Only these lines are needed: the first line of the entries below through the line with "273 305 34156", each returned exactly.

- _Records to process_:
• • •
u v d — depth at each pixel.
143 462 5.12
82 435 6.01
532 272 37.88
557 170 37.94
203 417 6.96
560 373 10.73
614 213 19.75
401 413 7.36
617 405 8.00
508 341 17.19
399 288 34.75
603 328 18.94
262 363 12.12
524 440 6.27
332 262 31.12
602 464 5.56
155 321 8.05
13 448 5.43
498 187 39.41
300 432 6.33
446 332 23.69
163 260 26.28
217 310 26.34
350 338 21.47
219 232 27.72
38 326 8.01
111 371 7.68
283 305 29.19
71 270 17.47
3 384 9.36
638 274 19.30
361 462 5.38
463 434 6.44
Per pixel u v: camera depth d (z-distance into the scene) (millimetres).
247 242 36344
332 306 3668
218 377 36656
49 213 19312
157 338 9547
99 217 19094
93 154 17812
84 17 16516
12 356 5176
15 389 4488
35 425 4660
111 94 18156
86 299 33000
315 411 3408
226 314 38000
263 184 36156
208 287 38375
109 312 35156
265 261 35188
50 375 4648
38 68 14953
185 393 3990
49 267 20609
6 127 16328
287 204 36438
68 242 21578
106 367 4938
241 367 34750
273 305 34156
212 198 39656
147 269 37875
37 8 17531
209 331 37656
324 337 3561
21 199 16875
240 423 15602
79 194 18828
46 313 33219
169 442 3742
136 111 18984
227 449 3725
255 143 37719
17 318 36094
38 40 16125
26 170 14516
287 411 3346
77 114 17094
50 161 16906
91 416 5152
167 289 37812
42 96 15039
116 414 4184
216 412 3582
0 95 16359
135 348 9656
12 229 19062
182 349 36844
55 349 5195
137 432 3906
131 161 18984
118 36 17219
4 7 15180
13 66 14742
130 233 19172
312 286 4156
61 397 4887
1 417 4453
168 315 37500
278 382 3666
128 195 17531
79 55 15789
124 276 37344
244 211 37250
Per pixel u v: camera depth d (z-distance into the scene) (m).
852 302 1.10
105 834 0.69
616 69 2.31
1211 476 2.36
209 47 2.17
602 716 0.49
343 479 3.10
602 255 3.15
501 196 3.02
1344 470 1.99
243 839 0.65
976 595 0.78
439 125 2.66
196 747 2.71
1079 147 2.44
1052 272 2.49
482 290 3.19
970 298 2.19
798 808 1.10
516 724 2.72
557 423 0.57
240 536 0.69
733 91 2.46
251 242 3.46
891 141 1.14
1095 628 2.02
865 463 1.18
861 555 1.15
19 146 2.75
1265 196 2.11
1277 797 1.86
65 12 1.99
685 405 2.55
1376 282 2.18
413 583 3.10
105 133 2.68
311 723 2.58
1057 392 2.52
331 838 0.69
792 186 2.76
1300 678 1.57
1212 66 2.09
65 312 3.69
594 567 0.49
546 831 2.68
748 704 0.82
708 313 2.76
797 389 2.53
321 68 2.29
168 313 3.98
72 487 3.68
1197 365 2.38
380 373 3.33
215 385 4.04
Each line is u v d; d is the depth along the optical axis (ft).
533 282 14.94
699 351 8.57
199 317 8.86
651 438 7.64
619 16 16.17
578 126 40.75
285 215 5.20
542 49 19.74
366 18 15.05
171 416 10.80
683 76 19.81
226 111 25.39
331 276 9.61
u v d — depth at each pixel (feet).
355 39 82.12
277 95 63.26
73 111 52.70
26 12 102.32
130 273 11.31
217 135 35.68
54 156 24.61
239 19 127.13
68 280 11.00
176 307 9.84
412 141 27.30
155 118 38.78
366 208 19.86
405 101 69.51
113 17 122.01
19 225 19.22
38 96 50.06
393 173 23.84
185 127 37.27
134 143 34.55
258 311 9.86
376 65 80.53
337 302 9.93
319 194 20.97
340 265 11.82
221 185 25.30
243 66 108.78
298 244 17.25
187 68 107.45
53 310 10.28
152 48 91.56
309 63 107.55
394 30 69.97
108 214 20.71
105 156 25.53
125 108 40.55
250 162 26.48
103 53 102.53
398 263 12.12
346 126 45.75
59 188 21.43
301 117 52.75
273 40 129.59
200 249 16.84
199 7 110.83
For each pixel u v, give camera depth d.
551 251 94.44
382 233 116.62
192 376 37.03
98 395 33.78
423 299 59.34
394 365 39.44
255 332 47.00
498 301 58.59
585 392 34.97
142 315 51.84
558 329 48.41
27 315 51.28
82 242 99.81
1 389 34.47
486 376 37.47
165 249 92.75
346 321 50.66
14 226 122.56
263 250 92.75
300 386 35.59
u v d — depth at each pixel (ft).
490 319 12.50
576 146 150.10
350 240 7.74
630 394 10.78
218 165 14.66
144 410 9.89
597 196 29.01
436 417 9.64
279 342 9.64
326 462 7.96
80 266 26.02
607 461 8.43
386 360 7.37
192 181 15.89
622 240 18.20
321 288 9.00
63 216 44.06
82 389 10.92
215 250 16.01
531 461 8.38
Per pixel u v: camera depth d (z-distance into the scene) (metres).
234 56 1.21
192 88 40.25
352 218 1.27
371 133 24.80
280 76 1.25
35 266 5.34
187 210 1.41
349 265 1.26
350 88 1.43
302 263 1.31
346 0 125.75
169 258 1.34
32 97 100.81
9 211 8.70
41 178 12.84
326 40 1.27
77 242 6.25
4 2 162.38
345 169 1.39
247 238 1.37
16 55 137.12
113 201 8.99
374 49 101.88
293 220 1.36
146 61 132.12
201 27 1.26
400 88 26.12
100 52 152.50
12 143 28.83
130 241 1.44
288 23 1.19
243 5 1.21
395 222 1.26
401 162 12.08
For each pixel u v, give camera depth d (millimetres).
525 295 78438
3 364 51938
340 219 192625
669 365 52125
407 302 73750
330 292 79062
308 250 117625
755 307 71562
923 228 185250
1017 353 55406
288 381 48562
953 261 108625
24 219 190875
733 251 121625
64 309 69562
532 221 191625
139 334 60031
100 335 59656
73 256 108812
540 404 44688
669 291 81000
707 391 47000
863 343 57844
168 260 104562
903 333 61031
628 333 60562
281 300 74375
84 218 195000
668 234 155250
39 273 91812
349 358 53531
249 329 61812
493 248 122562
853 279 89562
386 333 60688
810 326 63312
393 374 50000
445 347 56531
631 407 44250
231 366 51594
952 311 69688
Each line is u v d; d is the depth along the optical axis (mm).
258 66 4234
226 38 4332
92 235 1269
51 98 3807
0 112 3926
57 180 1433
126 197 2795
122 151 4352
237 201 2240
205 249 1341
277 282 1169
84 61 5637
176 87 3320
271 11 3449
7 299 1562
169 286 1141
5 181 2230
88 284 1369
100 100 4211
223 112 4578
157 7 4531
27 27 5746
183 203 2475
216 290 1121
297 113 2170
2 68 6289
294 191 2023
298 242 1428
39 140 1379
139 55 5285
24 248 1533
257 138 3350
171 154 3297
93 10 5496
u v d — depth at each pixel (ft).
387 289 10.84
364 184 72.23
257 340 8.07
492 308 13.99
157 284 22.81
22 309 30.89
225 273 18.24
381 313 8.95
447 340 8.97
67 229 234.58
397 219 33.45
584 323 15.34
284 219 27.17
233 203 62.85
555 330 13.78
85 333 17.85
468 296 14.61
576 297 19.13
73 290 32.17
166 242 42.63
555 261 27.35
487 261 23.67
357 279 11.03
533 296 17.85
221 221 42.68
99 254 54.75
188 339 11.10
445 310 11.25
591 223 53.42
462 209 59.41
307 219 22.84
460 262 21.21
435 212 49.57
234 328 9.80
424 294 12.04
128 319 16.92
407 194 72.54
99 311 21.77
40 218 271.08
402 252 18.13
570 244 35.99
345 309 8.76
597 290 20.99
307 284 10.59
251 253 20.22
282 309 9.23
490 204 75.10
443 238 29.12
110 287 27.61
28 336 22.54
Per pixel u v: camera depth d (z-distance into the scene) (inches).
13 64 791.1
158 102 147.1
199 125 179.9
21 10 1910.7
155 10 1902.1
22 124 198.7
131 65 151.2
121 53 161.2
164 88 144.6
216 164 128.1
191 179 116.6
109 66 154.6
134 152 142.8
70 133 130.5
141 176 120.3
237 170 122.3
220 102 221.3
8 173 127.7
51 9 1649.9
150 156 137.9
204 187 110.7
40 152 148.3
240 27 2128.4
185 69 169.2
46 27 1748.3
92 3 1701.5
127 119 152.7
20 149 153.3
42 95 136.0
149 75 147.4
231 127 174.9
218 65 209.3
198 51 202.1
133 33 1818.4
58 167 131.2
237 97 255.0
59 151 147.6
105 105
• • •
- _Exercise answer_:
u v d — depth at each pixel.
143 462 5.12
82 435 6.01
532 272 37.88
557 170 37.94
203 417 6.96
560 373 10.73
614 213 19.75
401 413 7.36
617 405 8.00
508 341 17.19
399 288 34.75
603 328 18.94
262 363 12.12
524 440 6.27
332 262 31.12
602 464 5.56
155 321 8.05
13 448 5.43
498 187 39.41
300 432 6.33
446 332 23.69
163 260 26.28
217 310 26.34
350 338 21.47
219 232 27.72
38 326 8.01
111 371 7.68
283 305 29.19
71 270 17.47
3 384 9.36
638 274 19.30
361 462 5.38
463 434 6.44
Per pixel u v: camera depth d (z-distance into the scene) (millimetres).
247 242 36344
332 306 3668
218 377 36656
49 213 19312
157 338 9547
99 217 19094
93 154 17812
84 17 16516
12 356 5176
15 389 4488
35 425 4660
111 94 18156
86 299 33000
315 411 3408
226 314 38000
263 184 36156
208 287 38375
109 312 35156
265 261 35188
50 375 4648
38 68 14953
185 393 3990
49 267 20609
6 127 16328
287 204 36438
68 242 21578
106 367 4938
241 367 34750
273 305 34156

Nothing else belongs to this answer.